* JOB
Locate each line in the material below that contains the word "taxes" and copy those lines out in full.

* INFORMATION

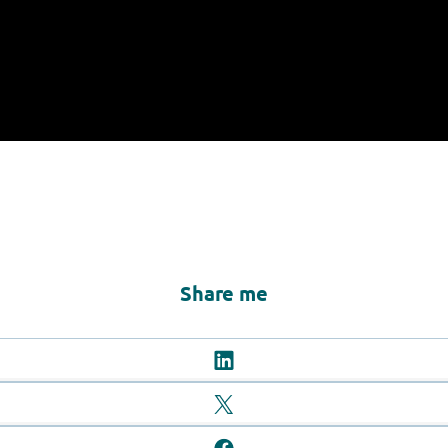
Share me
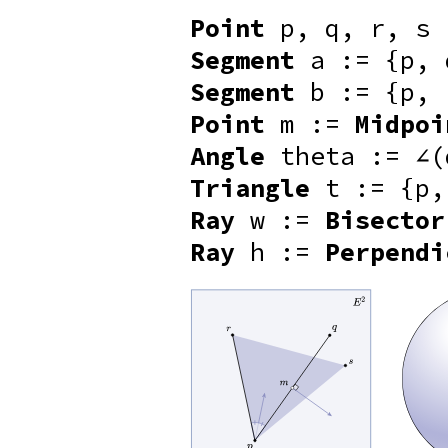
Point
p, q, r, s
Segment
a := {p, 
Segment
b := {p, 
Point
m :=
Midpoi
Angle
theta := ∠(
Triangle
t := {p,
Ray
w :=
Bisector
Ray
h :=
Perpendi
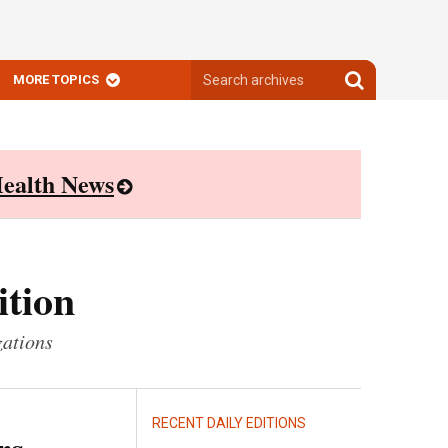
Search
Search
MORE TOPICS
archives
archives
ealth News
ition
zations
RECENT DAILY EDITIONS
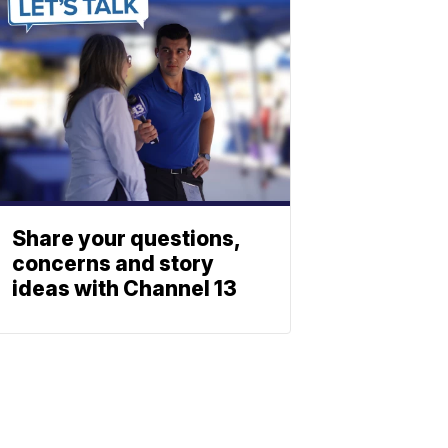
Share your questions,
concerns and story
ideas with Channel 13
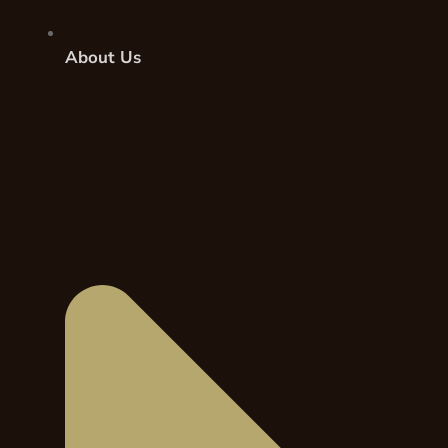
About Us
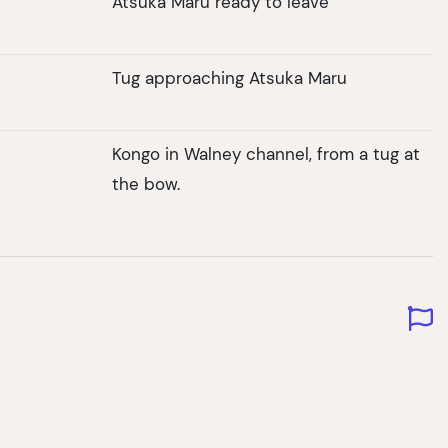
Atsuka Maru ready to leave
Tug approaching Atsuka Maru
Kongo in Walney channel, from a tug at
the bow.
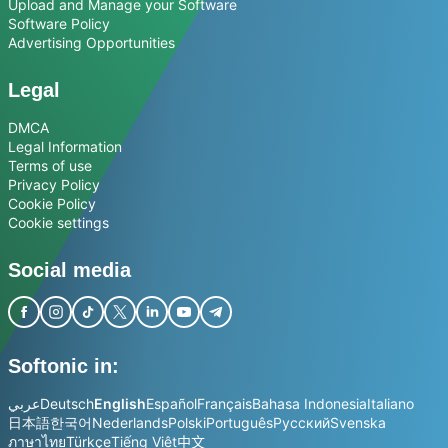
Upload and Manage your Software
Software Policy
Advertising Opportunities
Legal
DMCA
Legal Information
Terms of use
Privacy Policy
Cookie Policy
Cookie settings
Social media
Softonic in:
عربي
Deutsch
English
Español
Français
Bahasa Indonesia
Italiano
日本語
한국어
Nederlands
Polski
Português
Русский
Svenska
ภาษาไทย
Türkçe
Tiếng Việt
中文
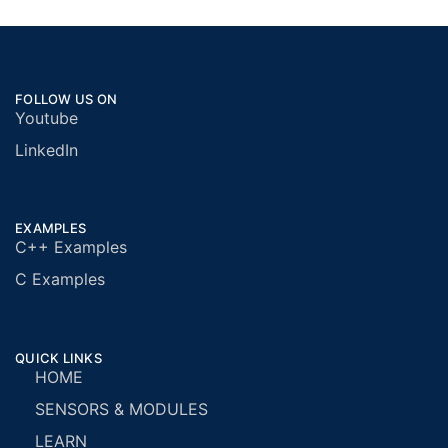
FOLLOW US ON
Youtube
LinkedIn
EXAMPLES
C++ Examples
C Examples
QUICK LINKS
HOME
SENSORS & MODULES
LEARN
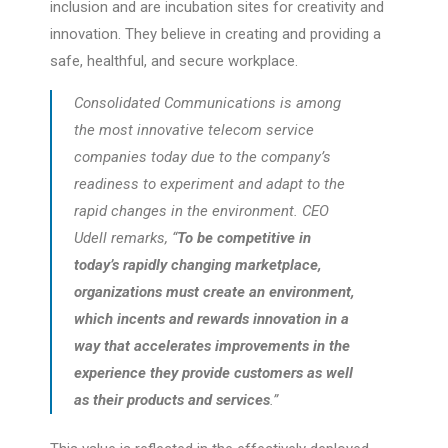
inclusion and are incubation sites for creativity and
innovation. They believe in creating and providing a
safe, healthful, and secure workplace.
Consolidated Communications is among
the most innovative telecom service
companies today due to the company’s
readiness to experiment and adapt to the
rapid changes in the environment. CEO
Udell remarks, “
To be competitive in
today’s rapidly changing marketplace,
organizations must create an environment,
which incents and rewards innovation in a
way that accelerates improvements in the
experience they provide customers as well
as their products and services
.”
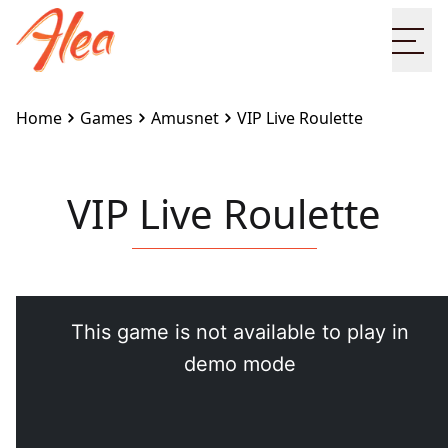
Ope
Home
Games
Amusnet
VIP Live Roulette
VIP Live Roulette
Embed this game on your site:
<iframe
src="https://www.alea.com/en/games/amusnet/vip-
live-roulette/" width="100%" height="100%"
style="border:none"></iframe>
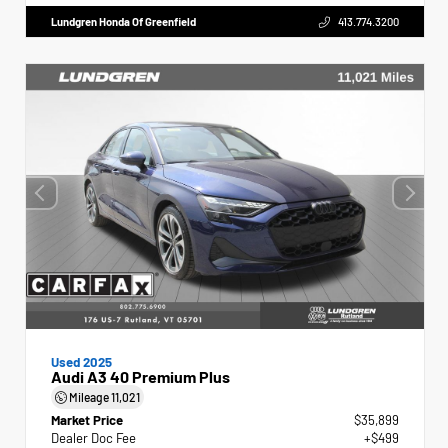
Lundgren Honda Of Greenfield
413.774.3200
Used 2025
Audi A3 40 Premium Plus
Mileage
11,021
Market Price
$35,899
Dealer Doc Fee
+$499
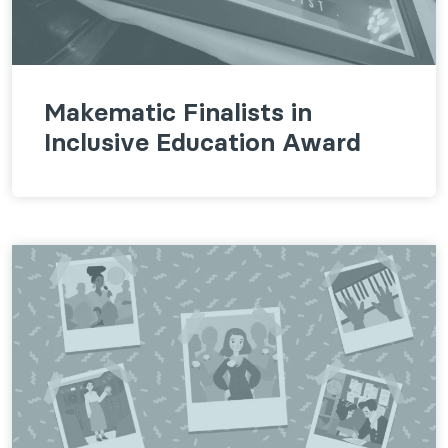
Makematic Finalists in
Inclusive Education Award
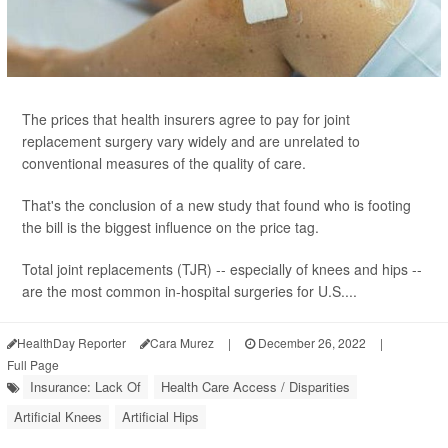
The prices that health insurers agree to pay for joint
replacement surgery vary widely and are unrelated to
conventional measures of the quality of care.
That's the conclusion of a new study that found who is footing
the bill is the biggest influence on the price tag.
Total joint replacements (TJR) -- especially of knees and hips --
are the most common in-hospital surgeries for U.S....
HealthDay Reporter
Cara Murez
|
December 26, 2022
|
Full Page
Insurance: Lack Of
Health Care Access / Disparities
Artificial Knees
Artificial Hips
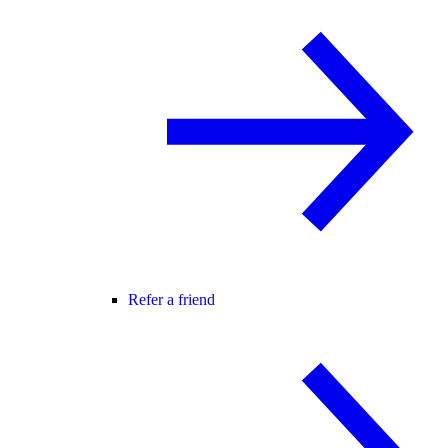
Refer a friend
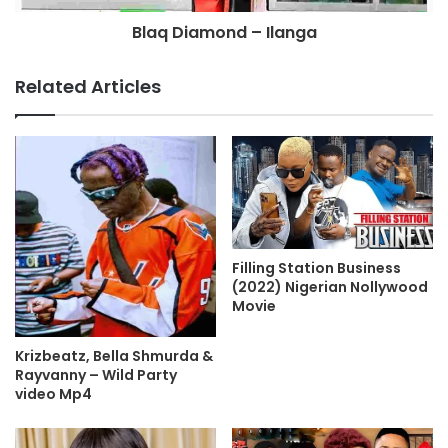
Blaq Diamond – Ilanga
Related Articles
Filling Station Business
(2022) Nigerian Nollywood
Movie
Krizbeatz, Bella Shmurda &
Rayvanny – Wild Party
video Mp4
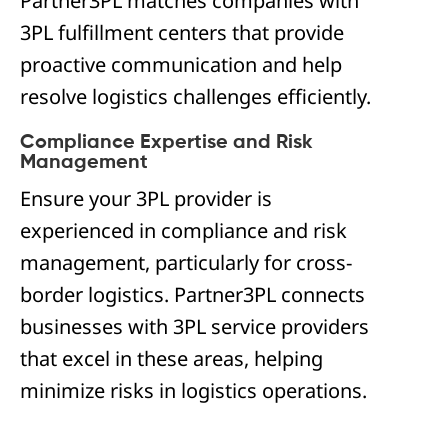
Partner3PL matches companies with
3PL fulfillment centers that provide
proactive communication and help
resolve logistics challenges efficiently.
Compliance Expertise and Risk
Management
Ensure your 3PL provider is
experienced in compliance and risk
management, particularly for cross-
border logistics. Partner3PL connects
businesses with 3PL service providers
that excel in these areas, helping
minimize risks in logistics operations.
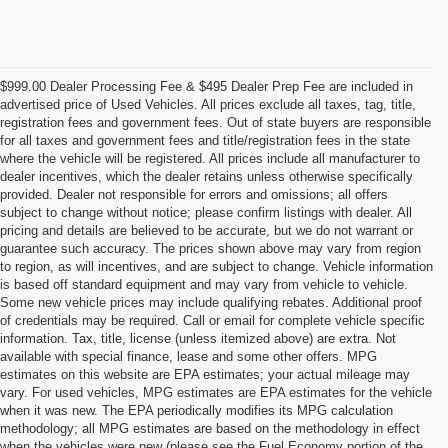
$999.00 Dealer Processing Fee & $495 Dealer Prep Fee are included in
advertised price of Used Vehicles. All prices exclude all taxes, tag, title,
registration fees and government fees. Out of state buyers are responsible
for all taxes and government fees and title/registration fees in the state
where the vehicle will be registered. All prices include all manufacturer to
dealer incentives, which the dealer retains unless otherwise specifically
provided. Dealer not responsible for errors and omissions; all offers
subject to change without notice; please confirm listings with dealer. All
pricing and details are believed to be accurate, but we do not warrant or
guarantee such accuracy. The prices shown above may vary from region
to region, as will incentives, and are subject to change. Vehicle information
is based off standard equipment and may vary from vehicle to vehicle.
Some new vehicle prices may include qualifying rebates. Additional proof
of credentials may be required. Call or email for complete vehicle specific
information. Tax, title, license (unless itemized above) are extra. Not
available with special finance, lease and some other offers. MPG
estimates on this website are EPA estimates; your actual mileage may
vary. For used vehicles, MPG estimates are EPA estimates for the vehicle
when it was new. The EPA periodically modifies its MPG calculation
methodology; all MPG estimates are based on the methodology in effect
when the vehicles were new (please see the Fuel Economy portion of the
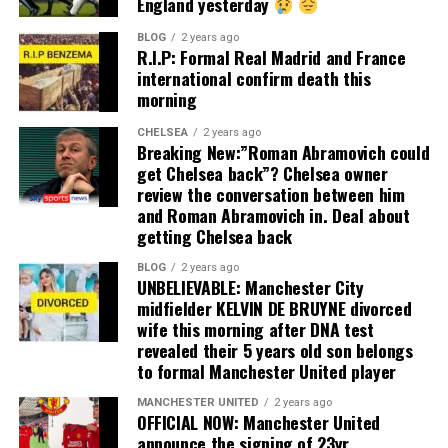
England yesterday
BLOG
2 years ago
R.I.P: Formal Real Madrid and France
international confirm death this
morning
CHELSEA
2 years ago
Breaking New:”Roman Abramovich could
get Chelsea back”? Chelsea owner
review the conversation between him
and Roman Abramovich in. Deal about
getting Chelsea back
BLOG
2 years ago
UNBELIEVABLE: Manchester City
midfielder KELVIN DE BRUYNE divorced
wife this morning after DNA test
revealed their 5 years old son belongs
to formal Manchester United player
MANCHESTER UNITED
2 years ago
OFFICIAL NOW: Manchester United
announce the signing of 23yr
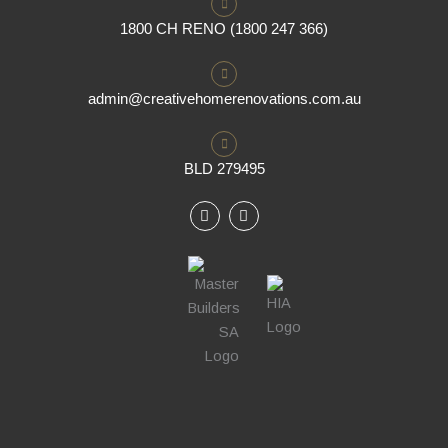
1800 CH RENO (1800 247 366)
admin@creativehomerenovations.com.au
BLD 279495
F
I
a
n
c
s
e
t
b
a
o
g
o
r
k
a
m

* RESULT BELOW
advertised price of Used Vehicles. All prices exclude all taxes, tag, title,
for all taxes and government fees and title/registration fees in the state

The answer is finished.